*WHAT TO DO*
The following data has a line with "when using websocket." and a line with "jails.) (Thanks @chiviak)". Write out exactly those lines and all the lines between them.
##### DATA IN THIS EXERCISE
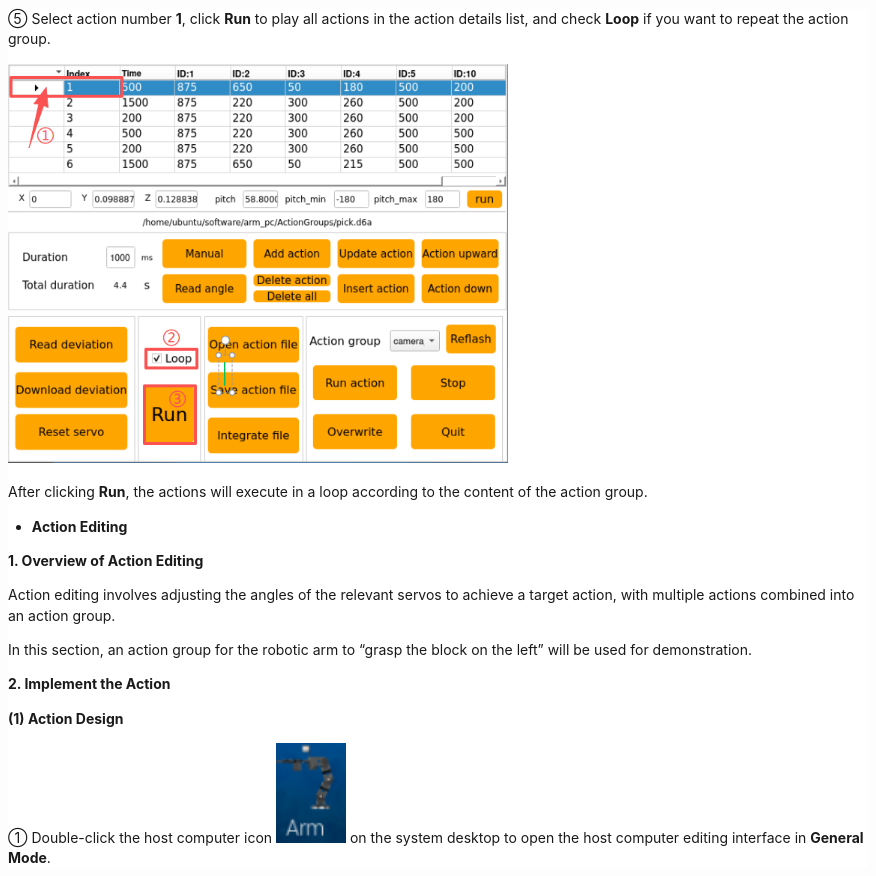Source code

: ⑤ Select action number **1**, click **Run** to play all actions in the action details list, and check **Loop** if you want to repeat the action group.

<img src="../_static/media/chapter_9\section_1.1/media/image51.png"  style="width:500px"   class="common_img"/>

After clicking **Run**, the actions will execute in a loop according to the content of the action group.

* **Action Editing**

**1. Overview of Action Editing**

Action editing involves adjusting the angles of the relevant servos to achieve a target action, with multiple actions combined into an action group.

In this section, an action group for the robotic arm to “grasp the block on the left” will be used for demonstration.

**2. Implement the Action**

**(1) Action Design**

① Double-click the host computer icon <img src="../_static/media/chapter_9\section_1.1/media/image47.png"  style="width:70px"   class="common_img"/> on the system desktop to open the host computer editing interface in **General Mode**.
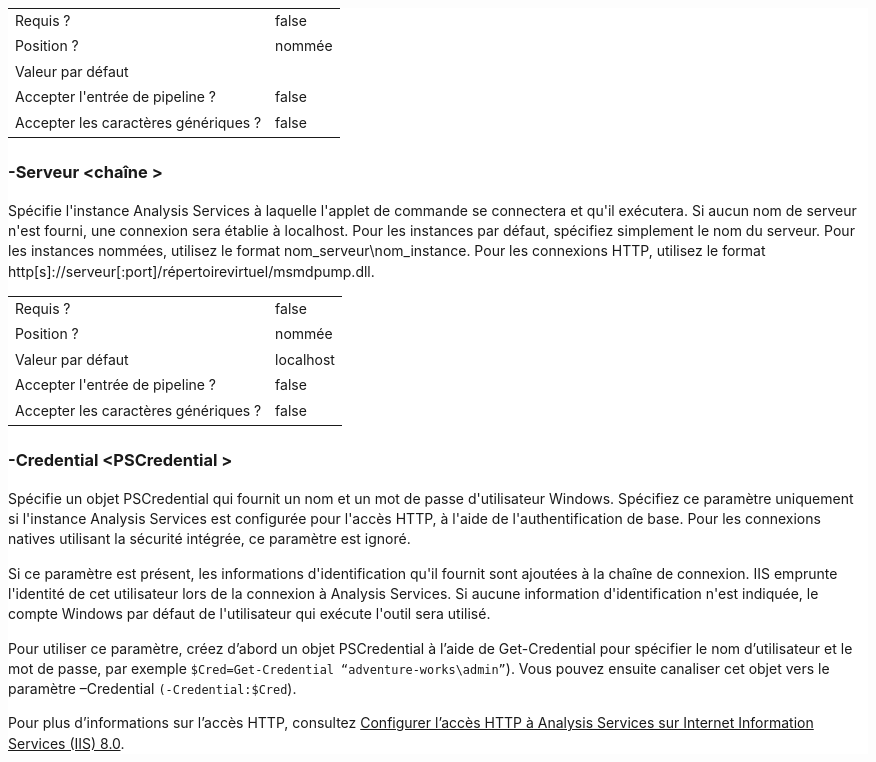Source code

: |||  
|-|-|  
|Requis ?|false|  
|Position ?|nommée|  
|Valeur par défaut||  
|Accepter l'entrée de pipeline ?|false|  
|Accepter les caractères génériques ?|false|  
  
### <a name="-server-string"></a>-Serveur \<chaîne >  
 Spécifie l'instance Analysis Services à laquelle l'applet de commande se connectera et qu'il exécutera. Si aucun nom de serveur n'est fourni, une connexion sera établie à localhost. Pour les instances par défaut, spécifiez simplement le nom du serveur. Pour les instances nommées, utilisez le format nom_serveur\nom_instance. Pour les connexions HTTP, utilisez le format http[s]://serveur[:port]/répertoirevirtuel/msmdpump.dll.  
  
|||  
|-|-|  
|Requis ?|false|  
|Position ?|nommée|  
|Valeur par défaut|localhost|  
|Accepter l'entrée de pipeline ?|false|  
|Accepter les caractères génériques ?|false|  
  
### <a name="-credential-pscredential"></a>-Credential \<PSCredential >  
 Spécifie un objet PSCredential qui fournit un nom et un mot de passe d'utilisateur Windows. Spécifiez ce paramètre uniquement si l'instance Analysis Services est configurée pour l'accès HTTP, à l'aide de l'authentification de base. Pour les connexions natives utilisant la sécurité intégrée, ce paramètre est ignoré.  
  
 Si ce paramètre est présent, les informations d'identification qu'il fournit sont ajoutées à la chaîne de connexion. IIS emprunte l'identité de cet utilisateur lors de la connexion à Analysis Services. Si aucune information d'identification n'est indiquée, le compte Windows par défaut de l'utilisateur qui exécute l'outil sera utilisé.  
  
 Pour utiliser ce paramètre, créez d’abord un objet PSCredential à l’aide de Get-Credential pour spécifier le nom d’utilisateur et le mot de passe, par exemple `$Cred=Get-Credential “adventure-works\admin”`). Vous pouvez ensuite canaliser cet objet vers le paramètre –Credential `(-Credential:$Cred`).  
  
Pour plus d’informations sur l’accès HTTP, consultez [Configurer l’accès HTTP à Analysis Services sur Internet Information Services &#40;IIS&#41; 8.0](../../analysis-services/instances/configure-http-access-to-analysis-services-on-iis-8-0.md).  
  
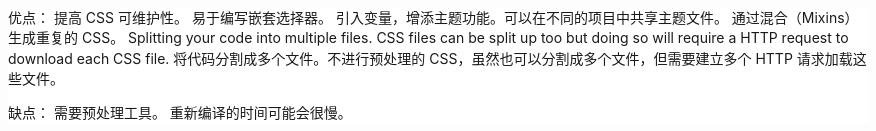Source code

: 优点：
提高 CSS 可维护性。
易于编写嵌套选择器。
引入变量，增添主题功能。可以在不同的项目中共享主题文件。
通过混合（Mixins）生成重复的 CSS。
Splitting your code into multiple files. CSS files can be split up too but doing so will require a HTTP request to download each CSS file.
将代码分割成多个文件。不进行预处理的 CSS，虽然也可以分割成多个文件，但需要建立多个 HTTP 请求加载这些文件。

缺点：
需要预处理工具。
重新编译的时间可能会很慢。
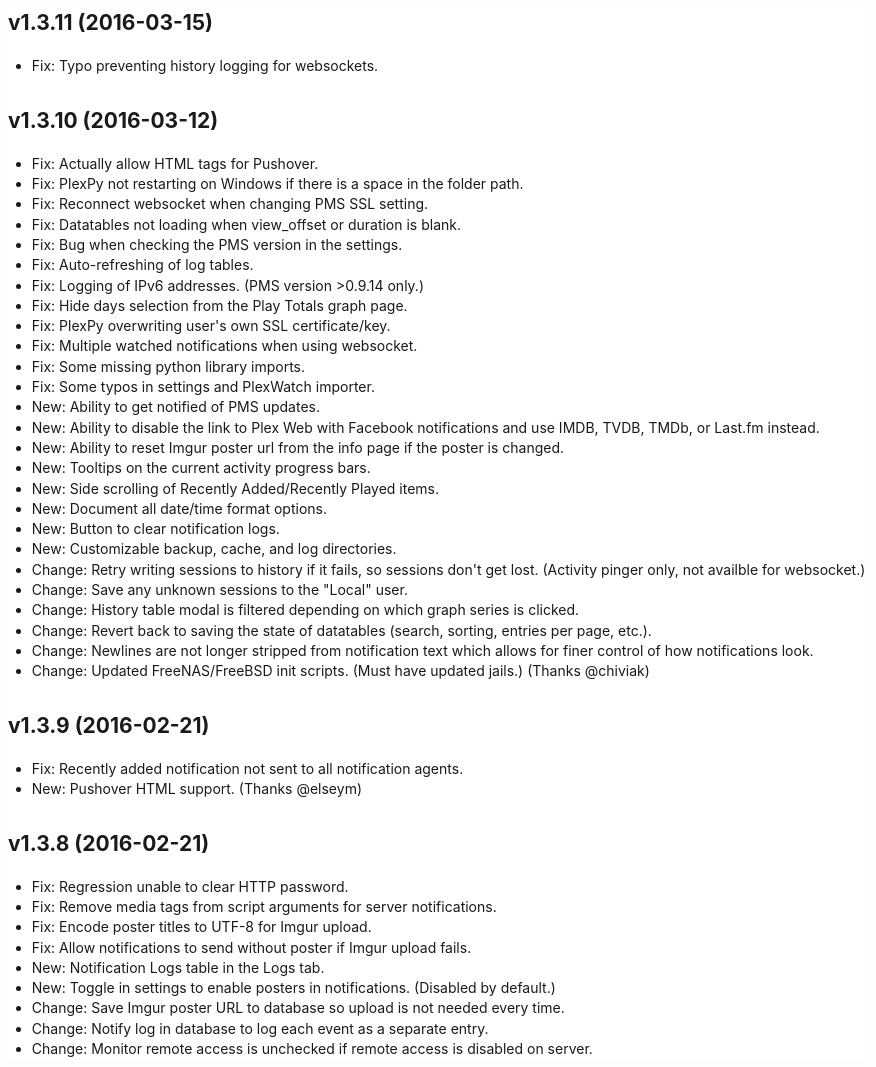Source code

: 
## v1.3.11 (2016-03-15)

* Fix: Typo preventing history logging for websockets.


## v1.3.10 (2016-03-12)

* Fix: Actually allow HTML tags for Pushover.
* Fix: PlexPy not restarting on Windows if there is a space in the folder path.
* Fix: Reconnect websocket when changing PMS SSL setting.
* Fix: Datatables not loading when view_offset or duration is blank.
* Fix: Bug when checking the PMS version in the settings.
* Fix: Auto-refreshing of log tables.
* Fix: Logging of IPv6 addresses. (PMS version >0.9.14 only.)
* Fix: Hide days selection from the Play Totals graph page.
* Fix: PlexPy overwriting user's own SSL certificate/key.
* Fix: Multiple watched notifications when using websocket.
* Fix: Some missing python library imports.
* Fix: Some typos in settings and PlexWatch importer.
* New: Ability to get notified of PMS updates.
* New: Ability to disable the link to Plex Web with Facebook notifications and use IMDB, TVDB, TMDb, or Last.fm instead.
* New: Ability to reset Imgur poster url from the info page if the poster is changed.
* New: Tooltips on the current activity progress bars.
* New: Side scrolling of Recently Added/Recently Played items.
* New: Document all date/time format options.
* New: Button to clear notification logs.
* New: Customizable backup, cache, and log directories.
* Change: Retry writing sessions to history if it fails, so sessions don't get lost. (Activity pinger only, not availble for websocket.)
* Change: Save any unknown sessions to the "Local" user.
* Change: History table modal is filtered depending on which graph series is clicked.
* Change: Revert back to saving the state of datatables (search, sorting, entries per page, etc.).
* Change: Newlines are not longer stripped from notification text which allows for finer control of how notifications look.
* Change: Updated FreeNAS/FreeBSD init scripts. (Must have updated jails.) (Thanks @chiviak)


## v1.3.9 (2016-02-21)

* Fix: Recently added notification not sent to all notification agents.
* New: Pushover HTML support. (Thanks @elseym)


## v1.3.8 (2016-02-21)

* Fix: Regression unable to clear HTTP password.
* Fix: Remove media tags from script arguments for server notifications.
* Fix: Encode poster titles to UTF-8 for Imgur upload.
* Fix: Allow notifications to send without poster if Imgur upload fails.
* New: Notification Logs table in the Logs tab.
* New: Toggle in settings to enable posters in notifications. (Disabled by default.)
* Change: Save Imgur poster URL to database so upload is not needed every time.
* Change: Notify log in database to log each event as a separate entry.
* Change: Monitor remote access is unchecked if remote access is disabled on server.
##########
*ANSWER FOR THE TASK*
* Fix: Multiple watched notifications when using websocket.
* Fix: Some missing python library imports.
* Fix: Some typos in settings and PlexWatch importer.
* New: Ability to get notified of PMS updates.
* New: Ability to disable the link to Plex Web with Facebook notifications and use IMDB, TVDB, TMDb, or Last.fm instead.
* New: Ability to reset Imgur poster url from the info page if the poster is changed.
* New: Tooltips on the current activity progress bars.
* New: Side scrolling of Recently Added/Recently Played items.
* New: Document all date/time format options.
* New: Button to clear notification logs.
* New: Customizable backup, cache, and log directories.
* Change: Retry writing sessions to history if it fails, so sessions don't get lost. (Activity pinger only, not availble for websocket.)
* Change: Save any unknown sessions to the "Local" user.
* Change: History table modal is filtered depending on which graph series is clicked.
* Change: Revert back to saving the state of datatables (search, sorting, entries per page, etc.).
* Change: Newlines are not longer stripped from notification text which allows for finer control of how notifications look.
* Change: Updated FreeNAS/FreeBSD init scripts. (Must have updated jails.) (Thanks @chiviak)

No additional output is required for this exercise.